Linda Sterling, a member of SBMM’s board of directors, brought the tall ship program to Peabody Charter a decade ago when she taught fourth grade there.
“The very first day of school, they learn about ‘Two Years Before the Mast,’” said Ms. Sterling.
“Two Years Before the Mast” is an 1840-memoir penned by Richard Henry Dana Jr., a Harvard student who enlisted as a sailor, traveling from Massachusetts to California. Without the Panama Canal, the trip involved wrapping around Cape Horn at the tip of South America.
A portion of the reenactment is a nod to the international aspect of the sailors on board who spoke different languages. The skill to communicate across language barriers plays an important role for Ms. Sterling. The language of the educators (the captains and mates) involves a heavy use of maritime terminology. “Ay” means yes, and “Ay Ay” means I understand. The students navigate activities with a language that they are not completely fluent in.
“They have to be able to communicate and accomplish a task when not everyone speaks the same language,” said Ms. Sterling.
Gratitude is another quality Ms. Sterling hopes the program fosters.
The students will understand “how dangerous this journey was and how easy their life is in relative to that,” said Ms. Sterling.
Indeed, the program involves an activity in which a team hoists a barrel from the docks to the ship. During Peabody kids’ participation, the lifting involved more than 10 students pulling on ropes. The students cheered once the barrel was on the ship but groaned at the realization that they were going to have to bring it back down. Among the skills they were learning, perseverance was also one of them. The students exerted to bring the barrel back down.
The enactment took place at the Santa Barbara Harbor, with sailboats and birds checking out what a group of young kids were doing on a sail boat.
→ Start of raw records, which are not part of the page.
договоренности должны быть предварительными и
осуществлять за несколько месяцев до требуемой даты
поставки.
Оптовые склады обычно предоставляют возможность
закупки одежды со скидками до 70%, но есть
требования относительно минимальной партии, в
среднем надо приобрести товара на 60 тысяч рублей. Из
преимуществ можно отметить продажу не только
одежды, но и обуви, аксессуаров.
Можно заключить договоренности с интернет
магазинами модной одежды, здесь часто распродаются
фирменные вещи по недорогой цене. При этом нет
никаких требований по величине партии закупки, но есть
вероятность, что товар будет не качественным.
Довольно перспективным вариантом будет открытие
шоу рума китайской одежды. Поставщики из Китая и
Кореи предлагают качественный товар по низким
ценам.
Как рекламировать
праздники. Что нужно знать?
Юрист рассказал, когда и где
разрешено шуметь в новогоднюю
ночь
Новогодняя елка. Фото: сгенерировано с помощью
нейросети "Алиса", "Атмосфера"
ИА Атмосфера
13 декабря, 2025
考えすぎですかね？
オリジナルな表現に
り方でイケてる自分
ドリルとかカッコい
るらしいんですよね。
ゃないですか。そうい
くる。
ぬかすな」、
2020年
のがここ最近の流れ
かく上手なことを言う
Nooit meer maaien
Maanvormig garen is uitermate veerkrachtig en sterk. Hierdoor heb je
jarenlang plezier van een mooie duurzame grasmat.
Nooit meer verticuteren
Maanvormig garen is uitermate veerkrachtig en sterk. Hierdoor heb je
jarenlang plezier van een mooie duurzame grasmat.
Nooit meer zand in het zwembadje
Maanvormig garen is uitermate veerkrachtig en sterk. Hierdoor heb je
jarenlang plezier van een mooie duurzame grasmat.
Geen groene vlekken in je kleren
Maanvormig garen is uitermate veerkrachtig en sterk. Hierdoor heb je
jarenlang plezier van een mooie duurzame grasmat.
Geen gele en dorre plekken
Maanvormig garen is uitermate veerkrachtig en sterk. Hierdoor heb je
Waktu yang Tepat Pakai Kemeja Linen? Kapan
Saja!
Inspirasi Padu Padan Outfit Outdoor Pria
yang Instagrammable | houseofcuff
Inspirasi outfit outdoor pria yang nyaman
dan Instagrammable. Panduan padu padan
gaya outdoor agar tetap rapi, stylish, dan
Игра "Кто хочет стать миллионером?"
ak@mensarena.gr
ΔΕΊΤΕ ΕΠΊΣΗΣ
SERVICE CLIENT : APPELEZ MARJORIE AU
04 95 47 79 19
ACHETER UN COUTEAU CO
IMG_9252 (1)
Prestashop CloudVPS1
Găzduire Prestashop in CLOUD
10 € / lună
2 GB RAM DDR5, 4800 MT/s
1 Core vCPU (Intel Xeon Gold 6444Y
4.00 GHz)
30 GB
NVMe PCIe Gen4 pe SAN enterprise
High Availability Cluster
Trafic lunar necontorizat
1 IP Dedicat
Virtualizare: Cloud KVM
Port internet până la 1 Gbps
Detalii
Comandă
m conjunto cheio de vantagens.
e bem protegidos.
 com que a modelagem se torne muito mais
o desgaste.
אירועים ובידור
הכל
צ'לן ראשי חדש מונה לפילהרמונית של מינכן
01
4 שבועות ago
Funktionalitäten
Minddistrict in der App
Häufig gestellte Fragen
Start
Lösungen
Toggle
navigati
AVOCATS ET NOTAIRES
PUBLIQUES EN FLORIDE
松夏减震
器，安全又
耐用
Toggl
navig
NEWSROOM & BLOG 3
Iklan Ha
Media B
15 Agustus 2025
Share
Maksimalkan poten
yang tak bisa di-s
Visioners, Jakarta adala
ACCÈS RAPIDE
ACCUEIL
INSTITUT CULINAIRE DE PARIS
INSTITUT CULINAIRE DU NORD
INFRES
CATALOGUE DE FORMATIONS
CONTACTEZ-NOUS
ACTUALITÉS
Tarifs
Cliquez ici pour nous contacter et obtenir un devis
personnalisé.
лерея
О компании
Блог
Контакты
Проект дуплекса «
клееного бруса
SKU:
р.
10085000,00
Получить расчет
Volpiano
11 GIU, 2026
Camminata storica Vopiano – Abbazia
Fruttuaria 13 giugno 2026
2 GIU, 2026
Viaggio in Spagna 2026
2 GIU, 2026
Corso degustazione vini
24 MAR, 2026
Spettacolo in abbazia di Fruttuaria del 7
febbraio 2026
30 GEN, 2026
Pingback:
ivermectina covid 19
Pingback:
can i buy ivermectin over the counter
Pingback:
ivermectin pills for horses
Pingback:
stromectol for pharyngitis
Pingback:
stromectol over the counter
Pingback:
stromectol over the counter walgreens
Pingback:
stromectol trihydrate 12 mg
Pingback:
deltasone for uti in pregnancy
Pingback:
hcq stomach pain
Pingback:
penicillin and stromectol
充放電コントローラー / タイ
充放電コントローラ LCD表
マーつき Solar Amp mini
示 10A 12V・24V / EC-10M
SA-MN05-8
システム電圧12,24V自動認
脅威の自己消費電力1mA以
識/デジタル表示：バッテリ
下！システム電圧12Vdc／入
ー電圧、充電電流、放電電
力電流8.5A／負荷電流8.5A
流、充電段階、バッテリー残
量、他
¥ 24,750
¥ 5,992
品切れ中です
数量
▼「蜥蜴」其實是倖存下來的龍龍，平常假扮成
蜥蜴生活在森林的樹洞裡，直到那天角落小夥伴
Several of them waved, and some dogs on kayaks generated “Awws” amongst the children. Against the backdrop of the setting sun, the scene was quintessential of Santa Barbara, the kind to show up on tourist campaigns.
By being out on the harbor on a ship, Ms. Sterling hopes that students learn to “appreciate this beautiful place you live in.”
It was Lyla’s first time experiencing the harbor at night, eventually taking in the sunrise.
“It was beautiful,” said Lyla. “We woke up at 5:15. We saw a light up in the mountain. It was the most pretty thing I’ve seen in a really long time.”
Adults looking to appreciate Santa Barbara with a view from the tall ship can do so Saturday. In conjunction with the Harbor and Seafood Festival, the Spirit will be at the City Dock and open to the public for dockside tours from 11 a.m. until 2 p.m. And at 3 p.m., members of the public will have the opportunity to take a two-hour sail on the Spirit.